What is Acoustic Echo?
Let’s start with what it’s not – feedback! Feedback is a completely different issue and although it does share some of the same concepts, for all intents and purposes it is not the same.
So what IS it then? Simply put, Acoustic echo is your microphones picking up audio from the speakers and sending it back. Since there is a delay to this “loop” generated by the line as well as the audio traveling though air from speaker to mic, the result is that the FAR END hears an echo of their speech. It is important to note here that Acoustic Echo does not happen in a vacuum – it is a function of two completely different systems operating together. The side that hears the echo is usually not the side that actually has the problem.
I should stop and repeat that, as it is a very important troubleshooting and diagnosis tip: If you hear echo in a telephone/Videoconference system, the problem is probably at the other end.
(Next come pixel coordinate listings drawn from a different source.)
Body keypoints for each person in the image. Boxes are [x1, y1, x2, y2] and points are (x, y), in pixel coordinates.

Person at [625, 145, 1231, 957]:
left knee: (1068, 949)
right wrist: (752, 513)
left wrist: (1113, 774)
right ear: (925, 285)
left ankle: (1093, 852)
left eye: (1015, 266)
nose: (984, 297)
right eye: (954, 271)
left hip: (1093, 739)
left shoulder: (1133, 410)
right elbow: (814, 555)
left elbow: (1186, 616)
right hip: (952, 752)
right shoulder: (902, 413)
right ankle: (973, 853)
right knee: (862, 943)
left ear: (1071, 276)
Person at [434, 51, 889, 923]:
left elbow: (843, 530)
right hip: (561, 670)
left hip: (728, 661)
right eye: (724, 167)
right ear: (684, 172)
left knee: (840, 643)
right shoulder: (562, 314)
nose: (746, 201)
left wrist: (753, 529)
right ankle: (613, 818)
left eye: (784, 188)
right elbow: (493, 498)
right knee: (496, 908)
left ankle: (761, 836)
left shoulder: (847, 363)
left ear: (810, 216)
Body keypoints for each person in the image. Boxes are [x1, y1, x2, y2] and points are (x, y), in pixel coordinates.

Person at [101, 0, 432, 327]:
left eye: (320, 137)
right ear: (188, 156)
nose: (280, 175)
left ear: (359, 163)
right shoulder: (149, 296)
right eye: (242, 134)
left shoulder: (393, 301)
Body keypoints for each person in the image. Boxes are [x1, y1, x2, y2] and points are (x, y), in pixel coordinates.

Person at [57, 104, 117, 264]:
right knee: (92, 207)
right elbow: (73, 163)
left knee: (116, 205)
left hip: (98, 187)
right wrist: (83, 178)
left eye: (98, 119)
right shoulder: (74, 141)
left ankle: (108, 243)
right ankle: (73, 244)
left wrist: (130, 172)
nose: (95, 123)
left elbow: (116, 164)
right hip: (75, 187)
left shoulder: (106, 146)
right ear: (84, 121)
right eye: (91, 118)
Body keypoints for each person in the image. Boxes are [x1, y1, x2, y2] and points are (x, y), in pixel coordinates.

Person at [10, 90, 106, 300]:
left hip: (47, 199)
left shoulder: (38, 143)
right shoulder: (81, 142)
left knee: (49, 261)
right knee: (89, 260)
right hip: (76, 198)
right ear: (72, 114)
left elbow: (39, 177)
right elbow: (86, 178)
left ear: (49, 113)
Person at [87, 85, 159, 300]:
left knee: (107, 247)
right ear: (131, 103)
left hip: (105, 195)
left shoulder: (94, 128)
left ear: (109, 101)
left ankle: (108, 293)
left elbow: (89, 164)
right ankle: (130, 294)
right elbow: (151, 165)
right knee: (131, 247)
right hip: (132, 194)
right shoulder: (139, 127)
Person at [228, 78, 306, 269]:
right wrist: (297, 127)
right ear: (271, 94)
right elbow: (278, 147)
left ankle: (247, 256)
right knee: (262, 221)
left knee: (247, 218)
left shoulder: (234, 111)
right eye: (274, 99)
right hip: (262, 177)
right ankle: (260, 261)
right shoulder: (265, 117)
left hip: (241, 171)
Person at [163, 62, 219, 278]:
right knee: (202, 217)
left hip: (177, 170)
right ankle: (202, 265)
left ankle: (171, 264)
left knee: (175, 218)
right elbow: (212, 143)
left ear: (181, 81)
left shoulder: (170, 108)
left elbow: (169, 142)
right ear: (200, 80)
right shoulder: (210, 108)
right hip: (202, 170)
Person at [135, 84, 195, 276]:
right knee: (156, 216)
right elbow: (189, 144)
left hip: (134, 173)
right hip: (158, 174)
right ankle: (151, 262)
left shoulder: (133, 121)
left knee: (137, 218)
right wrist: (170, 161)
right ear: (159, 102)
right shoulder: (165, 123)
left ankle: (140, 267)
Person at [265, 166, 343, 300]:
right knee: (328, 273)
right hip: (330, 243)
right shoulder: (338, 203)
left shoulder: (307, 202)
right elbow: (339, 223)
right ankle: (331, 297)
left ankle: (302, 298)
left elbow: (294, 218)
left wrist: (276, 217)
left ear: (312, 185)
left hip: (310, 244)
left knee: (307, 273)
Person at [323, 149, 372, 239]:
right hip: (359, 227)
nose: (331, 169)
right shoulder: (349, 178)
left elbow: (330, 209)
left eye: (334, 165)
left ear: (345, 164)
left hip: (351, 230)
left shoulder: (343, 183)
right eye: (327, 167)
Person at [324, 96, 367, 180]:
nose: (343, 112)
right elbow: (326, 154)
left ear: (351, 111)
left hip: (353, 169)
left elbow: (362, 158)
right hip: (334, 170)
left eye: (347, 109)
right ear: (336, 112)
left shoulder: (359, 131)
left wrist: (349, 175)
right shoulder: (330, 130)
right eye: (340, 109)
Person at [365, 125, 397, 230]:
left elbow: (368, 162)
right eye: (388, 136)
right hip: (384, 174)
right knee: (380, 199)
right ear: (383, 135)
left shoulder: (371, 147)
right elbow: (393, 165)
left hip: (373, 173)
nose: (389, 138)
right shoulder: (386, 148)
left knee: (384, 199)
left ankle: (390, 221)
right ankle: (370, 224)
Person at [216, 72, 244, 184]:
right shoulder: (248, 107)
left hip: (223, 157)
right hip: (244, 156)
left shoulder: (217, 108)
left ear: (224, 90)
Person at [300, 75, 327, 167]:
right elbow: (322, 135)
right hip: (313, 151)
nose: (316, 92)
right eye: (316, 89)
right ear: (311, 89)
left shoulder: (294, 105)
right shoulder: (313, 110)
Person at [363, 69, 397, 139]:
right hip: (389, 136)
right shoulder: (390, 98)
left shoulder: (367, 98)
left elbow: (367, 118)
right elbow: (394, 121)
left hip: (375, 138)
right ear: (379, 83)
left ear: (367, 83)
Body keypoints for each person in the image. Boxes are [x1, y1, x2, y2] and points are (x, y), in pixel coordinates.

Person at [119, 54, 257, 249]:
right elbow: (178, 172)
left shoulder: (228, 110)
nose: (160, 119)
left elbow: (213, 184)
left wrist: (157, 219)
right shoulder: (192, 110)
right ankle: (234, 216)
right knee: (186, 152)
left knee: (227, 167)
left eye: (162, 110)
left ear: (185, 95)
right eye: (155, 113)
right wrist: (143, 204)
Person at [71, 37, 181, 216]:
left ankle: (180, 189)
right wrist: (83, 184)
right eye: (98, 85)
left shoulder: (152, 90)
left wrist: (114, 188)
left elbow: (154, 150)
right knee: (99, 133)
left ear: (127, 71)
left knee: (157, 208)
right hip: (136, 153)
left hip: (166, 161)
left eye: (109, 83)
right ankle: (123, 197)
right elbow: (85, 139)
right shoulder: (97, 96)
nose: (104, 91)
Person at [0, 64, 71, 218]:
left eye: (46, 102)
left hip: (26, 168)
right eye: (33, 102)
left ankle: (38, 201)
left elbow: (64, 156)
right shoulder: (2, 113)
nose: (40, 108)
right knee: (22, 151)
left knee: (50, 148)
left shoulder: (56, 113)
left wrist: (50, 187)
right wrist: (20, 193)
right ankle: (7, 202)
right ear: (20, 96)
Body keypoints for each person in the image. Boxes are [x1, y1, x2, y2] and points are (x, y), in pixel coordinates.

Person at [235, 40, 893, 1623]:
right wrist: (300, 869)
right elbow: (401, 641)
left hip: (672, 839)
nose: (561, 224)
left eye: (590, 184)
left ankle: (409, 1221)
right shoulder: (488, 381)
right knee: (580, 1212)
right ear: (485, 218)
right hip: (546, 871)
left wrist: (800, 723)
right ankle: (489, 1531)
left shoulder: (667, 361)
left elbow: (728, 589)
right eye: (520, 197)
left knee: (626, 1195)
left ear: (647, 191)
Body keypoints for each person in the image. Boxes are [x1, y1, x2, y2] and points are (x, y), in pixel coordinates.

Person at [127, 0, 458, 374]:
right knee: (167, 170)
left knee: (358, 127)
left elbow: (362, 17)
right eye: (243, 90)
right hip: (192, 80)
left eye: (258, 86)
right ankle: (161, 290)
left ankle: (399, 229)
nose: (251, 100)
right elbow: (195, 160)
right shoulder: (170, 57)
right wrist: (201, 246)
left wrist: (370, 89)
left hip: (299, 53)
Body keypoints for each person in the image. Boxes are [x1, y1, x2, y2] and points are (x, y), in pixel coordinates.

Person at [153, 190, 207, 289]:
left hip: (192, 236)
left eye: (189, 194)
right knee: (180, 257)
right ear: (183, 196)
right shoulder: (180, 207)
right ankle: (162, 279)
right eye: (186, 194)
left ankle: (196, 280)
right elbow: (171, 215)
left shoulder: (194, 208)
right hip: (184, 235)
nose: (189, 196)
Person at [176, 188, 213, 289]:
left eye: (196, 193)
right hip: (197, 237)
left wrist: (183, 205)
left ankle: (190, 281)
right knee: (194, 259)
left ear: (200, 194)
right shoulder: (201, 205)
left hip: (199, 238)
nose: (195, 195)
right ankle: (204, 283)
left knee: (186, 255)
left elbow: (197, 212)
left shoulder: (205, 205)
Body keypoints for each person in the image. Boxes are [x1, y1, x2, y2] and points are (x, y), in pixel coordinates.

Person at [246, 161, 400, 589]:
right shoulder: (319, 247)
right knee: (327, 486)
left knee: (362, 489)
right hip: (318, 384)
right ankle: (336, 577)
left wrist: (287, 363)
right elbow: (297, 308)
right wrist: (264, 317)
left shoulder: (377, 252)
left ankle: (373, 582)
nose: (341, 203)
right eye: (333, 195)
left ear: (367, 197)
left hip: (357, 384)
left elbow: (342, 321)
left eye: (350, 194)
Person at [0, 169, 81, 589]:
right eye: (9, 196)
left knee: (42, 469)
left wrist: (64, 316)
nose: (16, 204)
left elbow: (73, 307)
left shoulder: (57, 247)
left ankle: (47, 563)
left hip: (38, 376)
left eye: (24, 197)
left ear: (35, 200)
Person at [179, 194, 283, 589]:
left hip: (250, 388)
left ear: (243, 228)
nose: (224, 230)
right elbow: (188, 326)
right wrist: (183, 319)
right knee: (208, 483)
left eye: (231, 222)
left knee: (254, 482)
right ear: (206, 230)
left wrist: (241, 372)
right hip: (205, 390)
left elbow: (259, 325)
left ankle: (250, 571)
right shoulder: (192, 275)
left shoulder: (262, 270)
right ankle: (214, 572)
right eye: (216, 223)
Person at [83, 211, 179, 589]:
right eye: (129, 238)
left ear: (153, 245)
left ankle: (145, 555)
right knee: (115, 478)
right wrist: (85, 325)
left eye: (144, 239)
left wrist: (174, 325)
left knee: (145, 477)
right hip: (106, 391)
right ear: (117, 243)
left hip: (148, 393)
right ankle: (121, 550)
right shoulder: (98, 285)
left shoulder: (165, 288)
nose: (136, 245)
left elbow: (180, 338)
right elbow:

Let’s continue on with the lesson. Picture two rooms each with a microphone and speaker. They are both connected together, as indicated in the diagram:
This is a very basic conference system operating between two rooms. Note that the microphone in Room A is heard on the speaker in Room B. The voice of the talker in Room A is picked up by his microphone, transmitted through the cabling and played on the speaker in Room B. This audio travels through the air and gets picked up by the microphone in Room B. This is where the echo happens, as it now gets transmitted back to the Room A speaker and talker A hears an echo of what they just said.
Stopping the Echo from happening involves the use of an audio processing circuit (typically a DSP processor) with Echo Canceling. In our example, the echo canceler is inserted as indicated between the microphone and speaker. (in a complete system there would be one a both sides, I have omitted this for simplicity)
The echo canceler also needs a “reference” signal that it should look for and cancel from the microphone feed. This will be the audio to Room B’s speaker. In a more complex system with video and telephone integration, this “AEC reference” could be a mix of a bunch of different sources. For simplicity, think of the AEC reference as the far end’s audio. You typically have to set this up in a DSP, which is why I am taking the time to explain what it is and how to understand it. (If you get the AEC reference wrong, the system will not blow up or anything, but you will have echo on the far end, and usually have some audio sounding gated or muffled as the echo canceler is canceling it out)
There will be more to come in future posts to help you set up and tweak a system with AEC.